### What to do
Copy exactly, and copy only, the lines from the one bearing "v sobě onu Královnu má, jen občas velmi" through the final line of the records.

%%

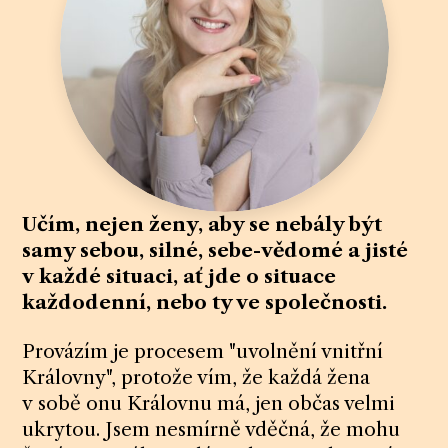
Učím, nejen ženy, aby se nebály být
samy sebou, silné, sebe-vědomé a jisté
v každé situaci, ať jde o situace
každodenní, nebo ty ve společnosti.
Provázím je procesem "uvolnění vnitřní
Královny", protože vím, že každá žena
v sobě onu Královnu má, jen občas velmi
ukrytou. Jsem nesmírně vděčná, že mohu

%%

### Solution
v sobě onu Královnu má, jen občas velmi
ukrytou. Jsem nesmírně vděčná, že mohu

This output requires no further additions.